(Exercise instructions) Please copy the lines of the items below word for word, starting with the line containing "PUBG: New Sta" and going on through the line containing "てすぐに注文できるようにしておきました". Leave out the pictures.

(Supplied entries)

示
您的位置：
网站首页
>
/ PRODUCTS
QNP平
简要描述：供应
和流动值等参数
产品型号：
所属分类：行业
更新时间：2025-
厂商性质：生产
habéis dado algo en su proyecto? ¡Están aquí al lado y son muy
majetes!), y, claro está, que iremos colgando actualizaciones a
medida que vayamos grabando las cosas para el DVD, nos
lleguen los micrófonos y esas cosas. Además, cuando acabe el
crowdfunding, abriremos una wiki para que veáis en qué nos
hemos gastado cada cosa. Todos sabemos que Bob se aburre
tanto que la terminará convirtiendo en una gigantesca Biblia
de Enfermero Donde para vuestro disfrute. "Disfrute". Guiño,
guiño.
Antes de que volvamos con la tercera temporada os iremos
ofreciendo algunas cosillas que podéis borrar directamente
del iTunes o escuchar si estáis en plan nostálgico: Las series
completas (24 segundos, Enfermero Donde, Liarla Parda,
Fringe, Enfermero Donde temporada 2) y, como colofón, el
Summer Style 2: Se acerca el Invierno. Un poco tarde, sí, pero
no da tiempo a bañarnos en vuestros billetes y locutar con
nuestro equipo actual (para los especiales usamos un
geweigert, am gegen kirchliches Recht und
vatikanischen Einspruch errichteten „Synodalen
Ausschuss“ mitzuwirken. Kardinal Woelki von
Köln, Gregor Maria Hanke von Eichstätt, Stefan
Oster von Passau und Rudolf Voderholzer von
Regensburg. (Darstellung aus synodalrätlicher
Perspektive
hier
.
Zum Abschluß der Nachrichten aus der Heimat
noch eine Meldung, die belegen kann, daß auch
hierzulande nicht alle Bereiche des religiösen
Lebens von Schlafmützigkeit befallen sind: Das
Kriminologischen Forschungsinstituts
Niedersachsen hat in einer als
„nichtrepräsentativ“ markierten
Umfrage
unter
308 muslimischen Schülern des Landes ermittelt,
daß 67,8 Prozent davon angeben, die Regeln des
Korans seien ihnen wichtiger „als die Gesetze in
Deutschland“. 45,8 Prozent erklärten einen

--

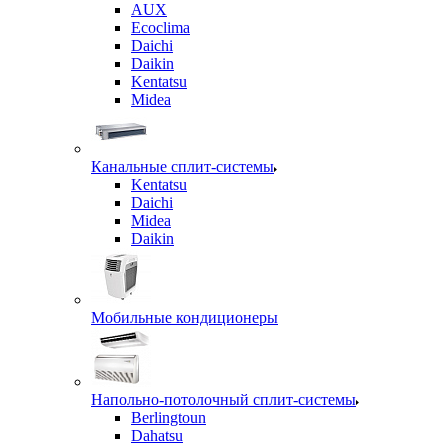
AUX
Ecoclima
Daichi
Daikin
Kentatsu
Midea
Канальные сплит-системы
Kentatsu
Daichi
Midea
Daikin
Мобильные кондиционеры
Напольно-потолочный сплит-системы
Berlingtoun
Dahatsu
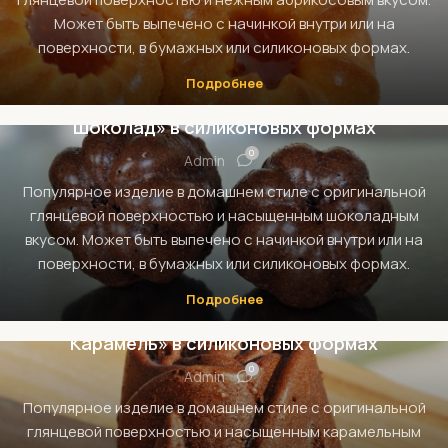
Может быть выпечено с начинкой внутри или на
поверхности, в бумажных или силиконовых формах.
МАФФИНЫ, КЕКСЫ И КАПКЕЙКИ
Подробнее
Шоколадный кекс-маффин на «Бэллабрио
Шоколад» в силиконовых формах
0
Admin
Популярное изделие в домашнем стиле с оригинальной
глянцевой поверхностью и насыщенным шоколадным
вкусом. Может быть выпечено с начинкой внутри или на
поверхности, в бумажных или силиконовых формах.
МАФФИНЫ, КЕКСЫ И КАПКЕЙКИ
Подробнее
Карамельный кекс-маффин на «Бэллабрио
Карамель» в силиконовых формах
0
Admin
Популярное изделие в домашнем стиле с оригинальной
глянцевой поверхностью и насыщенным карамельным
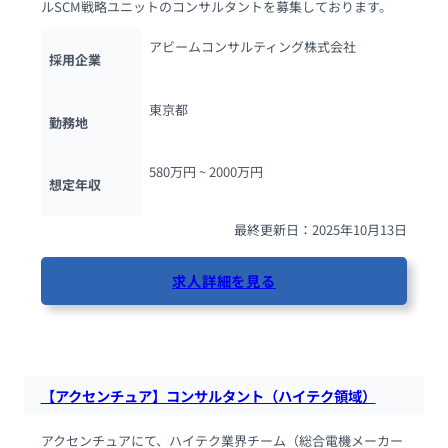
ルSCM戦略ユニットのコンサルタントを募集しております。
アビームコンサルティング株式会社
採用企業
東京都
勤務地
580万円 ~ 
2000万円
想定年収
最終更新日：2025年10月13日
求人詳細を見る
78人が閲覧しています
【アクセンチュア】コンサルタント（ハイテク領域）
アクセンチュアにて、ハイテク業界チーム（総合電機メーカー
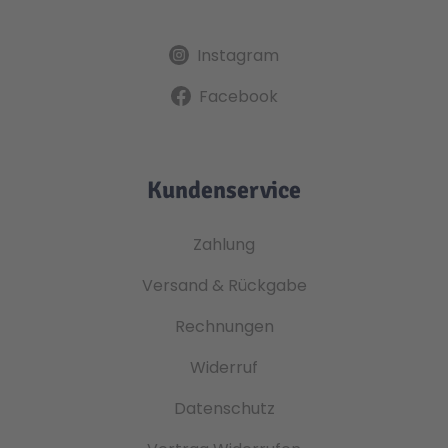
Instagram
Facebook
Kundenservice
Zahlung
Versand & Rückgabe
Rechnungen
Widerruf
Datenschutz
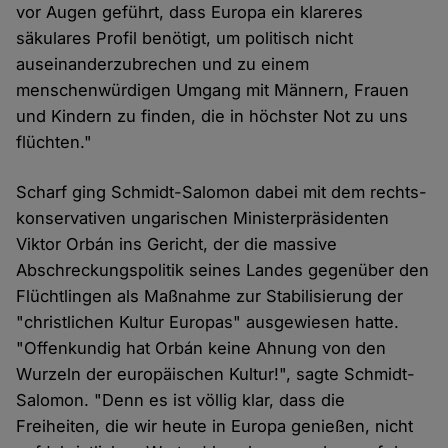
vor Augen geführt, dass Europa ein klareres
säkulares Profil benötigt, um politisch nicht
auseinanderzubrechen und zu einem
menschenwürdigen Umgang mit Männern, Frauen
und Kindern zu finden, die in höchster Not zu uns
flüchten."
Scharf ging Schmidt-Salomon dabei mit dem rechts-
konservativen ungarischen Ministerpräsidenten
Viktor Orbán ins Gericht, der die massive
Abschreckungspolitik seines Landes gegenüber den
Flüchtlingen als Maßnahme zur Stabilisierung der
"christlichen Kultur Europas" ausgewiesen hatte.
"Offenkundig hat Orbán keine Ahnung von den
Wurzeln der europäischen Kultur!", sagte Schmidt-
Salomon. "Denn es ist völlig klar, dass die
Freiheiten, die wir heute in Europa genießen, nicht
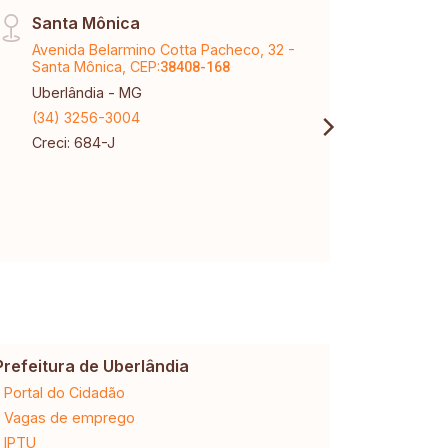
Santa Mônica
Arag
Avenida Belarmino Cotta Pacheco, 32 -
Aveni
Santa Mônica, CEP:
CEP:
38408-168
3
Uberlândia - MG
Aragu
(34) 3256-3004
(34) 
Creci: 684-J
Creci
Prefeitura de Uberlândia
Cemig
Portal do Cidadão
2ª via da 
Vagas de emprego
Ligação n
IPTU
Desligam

==

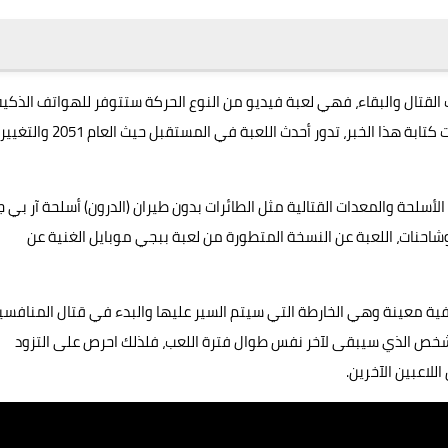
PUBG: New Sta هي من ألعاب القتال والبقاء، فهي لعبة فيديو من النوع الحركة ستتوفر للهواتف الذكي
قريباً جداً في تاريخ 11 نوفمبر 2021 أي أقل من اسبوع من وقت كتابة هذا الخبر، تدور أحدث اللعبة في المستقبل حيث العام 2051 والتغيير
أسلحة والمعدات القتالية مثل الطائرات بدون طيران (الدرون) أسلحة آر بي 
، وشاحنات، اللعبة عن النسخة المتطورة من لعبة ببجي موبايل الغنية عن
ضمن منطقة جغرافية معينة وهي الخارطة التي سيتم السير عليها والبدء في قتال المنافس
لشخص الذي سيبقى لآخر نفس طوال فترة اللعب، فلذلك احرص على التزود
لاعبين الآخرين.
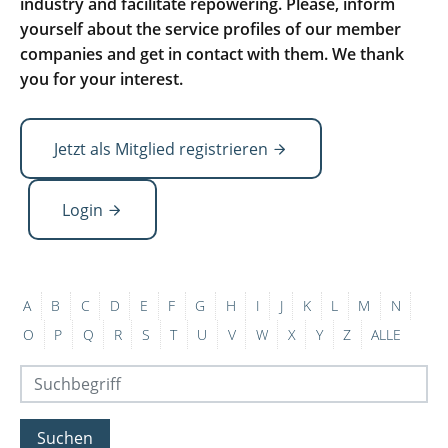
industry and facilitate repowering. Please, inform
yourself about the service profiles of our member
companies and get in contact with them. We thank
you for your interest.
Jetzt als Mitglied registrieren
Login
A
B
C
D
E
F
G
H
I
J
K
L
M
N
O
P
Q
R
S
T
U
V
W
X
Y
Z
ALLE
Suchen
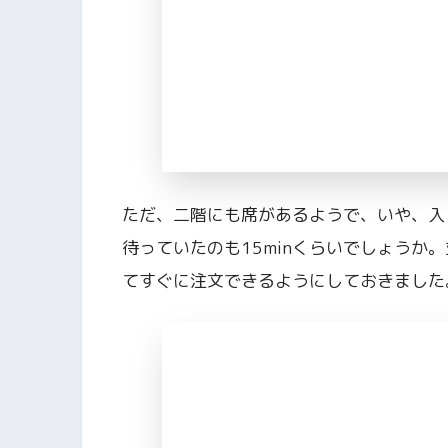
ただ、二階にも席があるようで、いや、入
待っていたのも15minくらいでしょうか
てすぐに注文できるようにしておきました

(Written answer)
PUBG: New Sta هي من ألعاب القتال والبقاء، فهي لعبة فيديو من النوع الحركة ستتوفر للهواتف الذكي
قريباً جداً في تاريخ 11 نوفمبر 2021 أي أقل من اسبوع من وقت كتابة هذا الخبر، تدور أحدث اللعبة في المستقبل حيث العام 2051 والتغيير
أسلحة والمعدات القتالية مثل الطائرات بدون طيران (الدرون) أسلحة آر بي 
، وشاحنات، اللعبة عن النسخة المتطورة من لعبة ببجي موبايل الغنية عن
ضمن منطقة جغرافية معينة وهي الخارطة التي سيتم السير عليها والبدء في قتال المنافس
لشخص الذي سيبقى لآخر نفس طوال فترة اللعب، فلذلك احرص على التزود
لاعبين الآخرين.
industry and facilitate repowering. Please, inform
yourself about the service profiles of our member
companies and get in contact with them. We thank
you for your interest.
Jetzt als Mitglied registrieren
Login
A
B
C
D
E
F
G
H
I
J
K
L
M
N
O
P
Q
R
S
T
U
V
W
X
Y
Z
ALLE
Suchen
ただ、二階にも席があるようで、いや、入
待っていたのも15minくらいでしょうか
てすぐに注文できるようにしておきました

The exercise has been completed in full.